== Machine-readable hardware designs ==
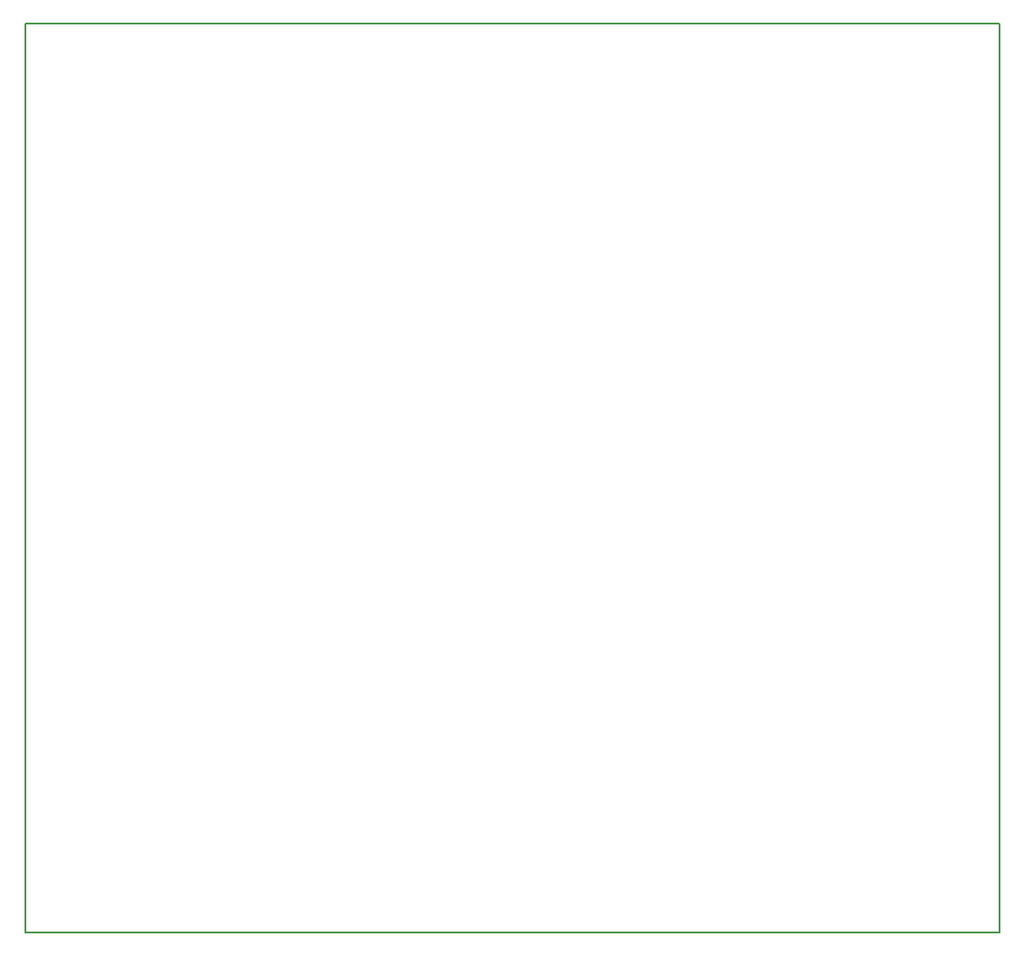
<source format=gm1>
G04 #@! TF.GenerationSoftware,KiCad,Pcbnew,5.0.2-bee76a0~70~ubuntu18.10.1*
G04 #@! TF.CreationDate,2019-05-13T16:40:49+01:00*
G04 #@! TF.ProjectId,alarm-monitor,616c6172-6d2d-46d6-9f6e-69746f722e6b,rev?*
G04 #@! TF.SameCoordinates,Original*
G04 #@! TF.FileFunction,Profile,NP*
%FSLAX46Y46*%
G04 Gerber Fmt 4.6, Leading zero omitted, Abs format (unit mm)*
G04 Created by KiCad (PCBNEW 5.0.2-bee76a0~70~ubuntu18.10.1) date Mon 13 May 2019 16:40:49 BST*
%MOMM*%
%LPD*%
G01*
G04 APERTURE LIST*
%ADD10C,0.150000*%
G04 APERTURE END LIST*
D10*
X134000000Y-63000000D02*
X43000000Y-63000000D01*
X134000000Y-148000000D02*
X134000000Y-63000000D01*
X43000000Y-148000000D02*
X134000000Y-148000000D01*
X43000000Y-63000000D02*
X43000000Y-148000000D01*
M02*

</source>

== PROBLEM REQUIREMENTS ==
Extract exactly and only the lines above from the line containing "G04 APERTURE LIST*" through the line containing "X43000000Y-63000000D02*", both end lines included.

== EXPECTED ANSWER ==
G04 APERTURE LIST*
%ADD10C,0.150000*%
G04 APERTURE END LIST*
D10*
X134000000Y-63000000D02*
X43000000Y-63000000D01*
X134000000Y-148000000D02*
X134000000Y-63000000D01*
X43000000Y-148000000D02*
X134000000Y-148000000D01*
X43000000Y-63000000D02*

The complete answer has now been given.